== Task brief ==
Pictures aside, repeat the listing below exactly.

-- Source data follows --

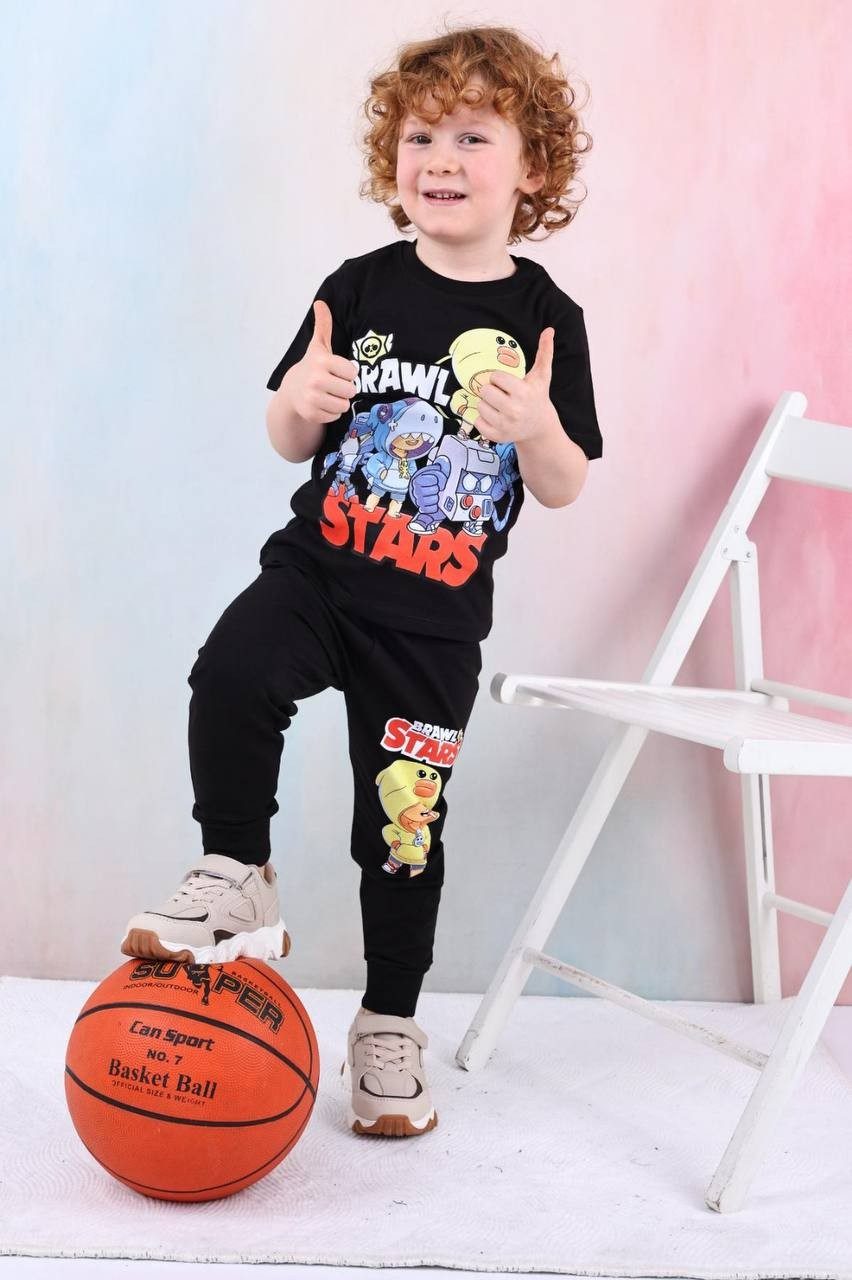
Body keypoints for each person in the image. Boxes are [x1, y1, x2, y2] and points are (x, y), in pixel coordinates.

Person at [120, 22, 603, 1138]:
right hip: (320, 577)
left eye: (472, 136)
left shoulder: (546, 322)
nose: (440, 157)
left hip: (431, 621)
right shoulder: (359, 287)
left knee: (403, 833)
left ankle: (388, 1021)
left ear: (532, 168)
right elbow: (288, 435)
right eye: (420, 135)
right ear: (394, 159)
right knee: (230, 673)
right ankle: (236, 866)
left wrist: (537, 429)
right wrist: (299, 399)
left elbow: (566, 483)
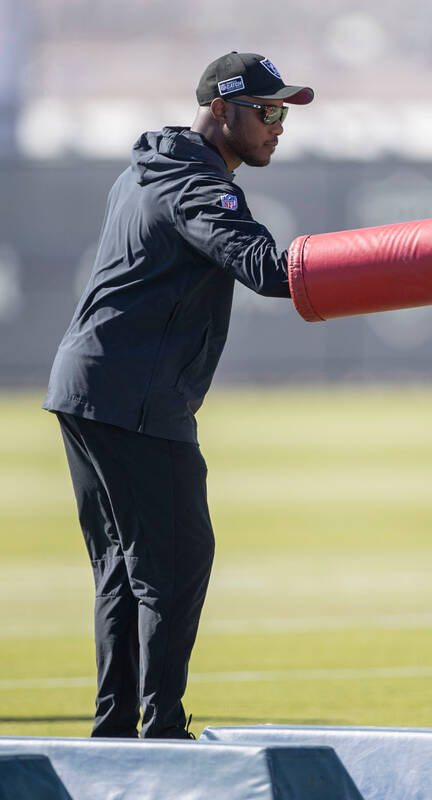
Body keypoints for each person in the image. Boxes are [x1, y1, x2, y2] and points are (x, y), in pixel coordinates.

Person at [43, 52, 313, 738]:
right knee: (174, 565)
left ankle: (115, 732)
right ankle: (160, 730)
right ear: (220, 111)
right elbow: (265, 270)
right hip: (133, 397)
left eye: (284, 111)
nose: (278, 126)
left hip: (90, 388)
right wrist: (383, 265)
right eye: (267, 111)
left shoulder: (156, 166)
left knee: (124, 570)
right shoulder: (195, 181)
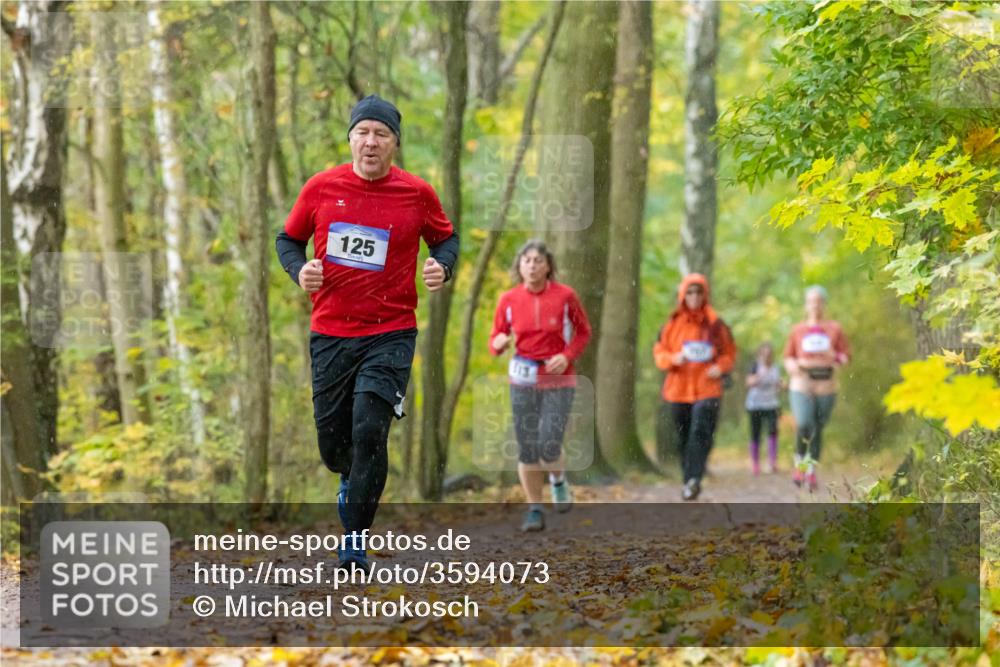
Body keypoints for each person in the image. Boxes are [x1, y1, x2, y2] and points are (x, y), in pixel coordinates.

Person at [275, 95, 459, 569]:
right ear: (351, 138)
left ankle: (354, 539)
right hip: (331, 332)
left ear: (395, 143)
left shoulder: (417, 193)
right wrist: (300, 272)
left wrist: (443, 266)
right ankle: (347, 478)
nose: (371, 142)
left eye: (381, 134)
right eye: (363, 132)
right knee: (335, 445)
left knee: (370, 429)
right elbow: (288, 240)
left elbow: (445, 239)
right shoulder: (321, 187)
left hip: (391, 332)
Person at [488, 240, 591, 532]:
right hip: (522, 377)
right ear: (519, 266)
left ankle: (558, 480)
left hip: (558, 377)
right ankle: (534, 509)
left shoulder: (565, 296)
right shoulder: (508, 299)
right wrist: (497, 344)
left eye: (538, 261)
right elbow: (497, 335)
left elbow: (583, 332)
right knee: (527, 447)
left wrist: (567, 355)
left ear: (548, 266)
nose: (532, 266)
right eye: (527, 260)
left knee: (549, 442)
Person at [653, 274, 736, 501]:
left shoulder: (716, 323)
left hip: (707, 388)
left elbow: (729, 353)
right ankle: (688, 478)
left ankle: (694, 479)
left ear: (705, 294)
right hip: (678, 390)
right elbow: (659, 355)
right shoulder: (672, 324)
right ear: (682, 295)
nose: (694, 297)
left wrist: (720, 367)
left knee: (700, 431)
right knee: (682, 437)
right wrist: (673, 359)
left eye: (699, 292)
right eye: (690, 292)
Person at [783, 285, 850, 492]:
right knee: (804, 423)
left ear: (824, 304)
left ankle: (811, 470)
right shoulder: (797, 330)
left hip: (826, 382)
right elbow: (788, 356)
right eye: (811, 301)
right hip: (802, 380)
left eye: (819, 301)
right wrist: (792, 366)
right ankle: (799, 463)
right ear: (806, 304)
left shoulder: (834, 329)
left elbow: (845, 356)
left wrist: (836, 360)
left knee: (818, 426)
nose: (815, 305)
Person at [745, 342, 782, 475]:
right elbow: (748, 383)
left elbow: (779, 384)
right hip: (755, 405)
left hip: (771, 404)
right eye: (764, 354)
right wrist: (759, 376)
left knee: (773, 431)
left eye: (769, 355)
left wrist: (782, 385)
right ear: (760, 355)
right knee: (756, 433)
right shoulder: (755, 366)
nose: (767, 357)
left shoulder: (776, 368)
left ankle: (772, 463)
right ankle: (755, 464)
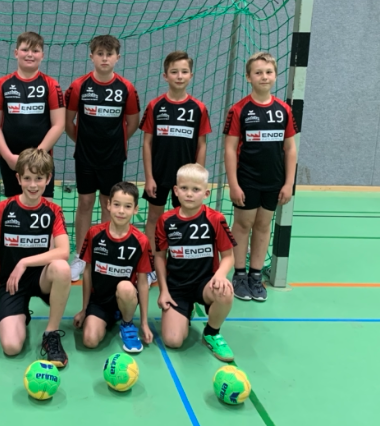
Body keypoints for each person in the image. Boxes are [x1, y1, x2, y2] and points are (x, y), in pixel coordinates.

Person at [0, 148, 71, 367]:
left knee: (62, 268)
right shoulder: (3, 209)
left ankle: (51, 334)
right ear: (18, 178)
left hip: (41, 278)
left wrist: (24, 262)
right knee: (11, 347)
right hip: (12, 283)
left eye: (39, 179)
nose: (33, 185)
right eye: (28, 178)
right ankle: (21, 311)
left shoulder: (53, 211)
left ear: (48, 179)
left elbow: (64, 251)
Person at [224, 51, 298, 302]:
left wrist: (288, 183)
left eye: (268, 72)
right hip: (247, 179)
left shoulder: (283, 110)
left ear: (275, 75)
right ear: (248, 77)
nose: (264, 76)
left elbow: (290, 148)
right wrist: (233, 184)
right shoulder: (239, 110)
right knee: (243, 224)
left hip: (273, 180)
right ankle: (239, 275)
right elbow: (230, 149)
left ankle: (255, 276)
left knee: (263, 225)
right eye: (258, 72)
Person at [65, 35, 141, 282]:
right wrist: (83, 142)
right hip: (85, 156)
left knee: (109, 203)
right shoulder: (79, 86)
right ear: (92, 56)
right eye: (100, 54)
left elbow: (132, 123)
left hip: (113, 157)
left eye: (109, 54)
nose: (105, 58)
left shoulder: (126, 88)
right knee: (85, 202)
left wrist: (115, 142)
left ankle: (105, 253)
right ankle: (80, 256)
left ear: (118, 57)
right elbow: (68, 121)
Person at [140, 51, 211, 282]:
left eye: (184, 72)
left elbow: (201, 144)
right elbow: (147, 143)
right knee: (154, 217)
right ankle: (151, 264)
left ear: (191, 75)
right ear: (165, 76)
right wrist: (149, 177)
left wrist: (197, 177)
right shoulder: (155, 105)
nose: (179, 76)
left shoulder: (198, 108)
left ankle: (179, 263)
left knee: (185, 218)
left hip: (186, 178)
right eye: (174, 72)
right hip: (159, 173)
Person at [155, 164, 236, 362]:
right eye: (184, 188)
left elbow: (228, 256)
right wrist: (163, 290)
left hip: (205, 283)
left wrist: (220, 275)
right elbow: (159, 257)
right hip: (177, 286)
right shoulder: (166, 220)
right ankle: (185, 311)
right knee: (173, 341)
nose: (189, 194)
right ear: (176, 191)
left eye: (196, 189)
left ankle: (211, 333)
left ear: (206, 193)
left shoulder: (216, 219)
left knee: (225, 290)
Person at [73, 182, 153, 353]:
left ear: (135, 209)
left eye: (127, 206)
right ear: (108, 205)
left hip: (125, 297)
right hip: (99, 301)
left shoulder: (141, 241)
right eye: (116, 204)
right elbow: (87, 272)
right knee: (89, 340)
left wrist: (144, 323)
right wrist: (84, 309)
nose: (121, 211)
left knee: (125, 287)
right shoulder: (94, 234)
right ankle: (108, 317)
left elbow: (143, 283)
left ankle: (127, 323)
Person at [0, 32, 65, 198]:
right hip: (11, 160)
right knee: (14, 206)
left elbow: (59, 124)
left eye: (35, 51)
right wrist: (8, 156)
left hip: (42, 158)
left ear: (42, 55)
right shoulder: (2, 84)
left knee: (44, 205)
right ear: (16, 53)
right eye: (25, 50)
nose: (30, 54)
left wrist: (37, 155)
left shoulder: (51, 85)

-- Source data concluded --

== Result of this exercise ==
Body keypoints for each person in the image. Boxes are [x1, y1, x2, y2] and points are (x, y), in pixel coordinates.

Person at [120, 22, 603, 1138]:
right hip: (320, 577)
left eye: (472, 136)
left shoulder: (546, 322)
nose: (440, 157)
left hip: (431, 621)
right shoulder: (359, 287)
left knee: (403, 833)
left ankle: (388, 1021)
left ear: (532, 168)
right elbow: (288, 435)
right eye: (420, 135)
right ear: (394, 159)
right knee: (230, 673)
right ankle: (236, 866)
left wrist: (537, 429)
right wrist: (299, 399)
left elbow: (566, 483)
Body keypoints for each person in the image. Boxes are [x1, y1, x2, y2] and points are (x, y), in pixel coordinates.

Person at [43, 52, 313, 738]:
right knee: (174, 565)
left ankle: (115, 732)
right ankle: (160, 730)
right ear: (220, 111)
right elbow: (265, 270)
right hip: (133, 397)
left eye: (284, 111)
nose: (278, 126)
left hip: (90, 388)
right wrist: (383, 265)
right eye: (267, 111)
left shoulder: (156, 166)
left knee: (124, 570)
right shoulder: (195, 181)
Body keypoints for each person in the image. Boxes are [x1, y1, x2, y2] and points are (x, y), in pixel coordinates.

Person at [275, 95, 459, 569]:
right ear: (351, 138)
left ankle: (354, 539)
right hip: (331, 332)
left ear: (395, 143)
left shoulder: (417, 193)
right wrist: (300, 272)
left wrist: (443, 266)
right ankle: (347, 478)
nose: (371, 142)
left eye: (381, 134)
right eye: (363, 132)
right knee: (335, 445)
left knee: (370, 429)
right elbow: (288, 240)
left elbow: (445, 239)
right shoulder: (321, 187)
left hip: (391, 332)
Person at [488, 240, 591, 532]:
right hip: (522, 377)
right ear: (519, 266)
left ankle: (558, 480)
left hip: (558, 377)
right ankle: (534, 509)
left shoulder: (565, 296)
right shoulder: (508, 299)
right wrist: (497, 344)
left eye: (538, 261)
right elbow: (497, 335)
left elbow: (583, 332)
right knee: (527, 447)
left wrist: (567, 355)
left ear: (548, 266)
nose: (532, 266)
right eye: (527, 260)
left knee: (549, 442)
Person at [653, 274, 736, 501]:
left shoulder: (716, 323)
left hip: (707, 388)
left elbow: (729, 353)
right ankle: (688, 478)
left ankle: (694, 479)
left ear: (705, 294)
right hip: (678, 390)
right elbow: (659, 355)
right shoulder: (672, 324)
right ear: (682, 295)
nose: (694, 297)
left wrist: (720, 367)
left knee: (700, 431)
right knee: (682, 437)
right wrist: (673, 359)
left eye: (699, 292)
right eye: (690, 292)
Person at [783, 285, 850, 492]:
right knee: (804, 423)
left ear: (824, 304)
left ankle: (811, 470)
right shoulder: (797, 330)
left hip: (826, 382)
right elbow: (788, 356)
right eye: (811, 301)
right hip: (802, 380)
left eye: (819, 301)
right wrist: (792, 366)
right ankle: (799, 463)
right ear: (806, 304)
left shoulder: (834, 329)
left elbow: (845, 356)
left wrist: (836, 360)
left knee: (818, 426)
nose: (815, 305)
Person at [745, 342, 782, 475]:
right elbow: (748, 383)
left elbow: (779, 384)
right hip: (755, 405)
left hip: (771, 404)
right eye: (764, 354)
right wrist: (759, 376)
left knee: (773, 431)
left eye: (769, 355)
left wrist: (782, 385)
right ear: (760, 355)
right knee: (756, 433)
right shoulder: (755, 366)
nose: (767, 357)
left shoulder: (776, 368)
left ankle: (772, 463)
right ankle: (755, 464)
Body keypoints for each person in the image. Boxes are [x1, y1, x2, y2] and points are (x, y), in pixel coordinates.

Person at [0, 148, 71, 367]:
left knee: (62, 268)
right shoulder: (3, 209)
left ankle: (51, 334)
right ear: (18, 178)
left hip: (41, 278)
left wrist: (24, 262)
right knee: (11, 347)
right hip: (12, 283)
left eye: (39, 179)
nose: (33, 185)
right eye: (28, 178)
right ankle: (21, 311)
left shoulder: (53, 211)
left ear: (48, 179)
left elbow: (64, 251)
Person at [224, 51, 298, 302]:
left wrist: (288, 183)
left eye: (268, 72)
right hip: (247, 179)
left shoulder: (283, 110)
left ear: (275, 75)
right ear: (248, 77)
nose: (264, 76)
left elbow: (290, 148)
right wrist: (233, 184)
right shoulder: (239, 110)
right knee: (243, 224)
left hip: (273, 180)
right ankle: (239, 275)
right elbow: (230, 149)
left ankle: (255, 276)
left knee: (263, 225)
right eye: (258, 72)
Person at [65, 35, 141, 282]:
right wrist: (83, 142)
right hip: (85, 156)
left knee: (109, 203)
right shoulder: (79, 86)
right ear: (92, 56)
right eye: (100, 54)
left elbow: (132, 123)
left hip: (113, 157)
left eye: (109, 54)
nose: (105, 58)
left shoulder: (126, 88)
right knee: (85, 202)
left wrist: (115, 142)
left ankle: (105, 253)
right ankle: (80, 256)
left ear: (118, 57)
right elbow: (68, 121)
Person at [140, 51, 211, 282]:
left eye: (184, 72)
left elbow: (201, 144)
right elbow: (147, 143)
right knee: (154, 217)
right ankle: (151, 264)
left ear: (191, 75)
right ear: (165, 76)
right wrist: (149, 177)
left wrist: (197, 177)
right shoulder: (155, 105)
nose: (179, 76)
left shoulder: (198, 108)
left ankle: (179, 263)
left knee: (185, 218)
left hip: (186, 178)
right eye: (174, 72)
right hip: (159, 173)
Person at [155, 164, 236, 362]:
right eye: (184, 188)
left elbow: (228, 256)
right wrist: (163, 290)
left hip: (205, 283)
left wrist: (220, 275)
right elbow: (159, 257)
right hip: (177, 286)
right shoulder: (166, 220)
right ankle: (185, 311)
right knee: (173, 341)
nose: (189, 194)
right ear: (176, 191)
left eye: (196, 189)
left ankle: (211, 333)
left ear: (206, 193)
left shoulder: (216, 219)
left knee: (225, 290)
Person at [73, 182, 153, 353]:
left ear: (135, 209)
left eye: (127, 206)
right ear: (108, 205)
left hip: (125, 297)
right hip: (99, 301)
left shoulder: (141, 241)
right eye: (116, 204)
right elbow: (87, 272)
right knee: (89, 340)
left wrist: (144, 323)
right wrist: (84, 309)
nose: (121, 211)
left knee: (125, 287)
right shoulder: (94, 234)
right ankle: (108, 317)
left elbow: (143, 283)
left ankle: (127, 323)
Person at [0, 32, 65, 198]:
right hip: (11, 160)
right knee: (14, 206)
left elbow: (59, 124)
left eye: (35, 51)
right wrist: (8, 156)
left hip: (42, 158)
left ear: (42, 55)
right shoulder: (2, 84)
left knee: (44, 205)
right ear: (16, 53)
right eye: (25, 50)
nose: (30, 54)
left wrist: (37, 155)
left shoulder: (51, 85)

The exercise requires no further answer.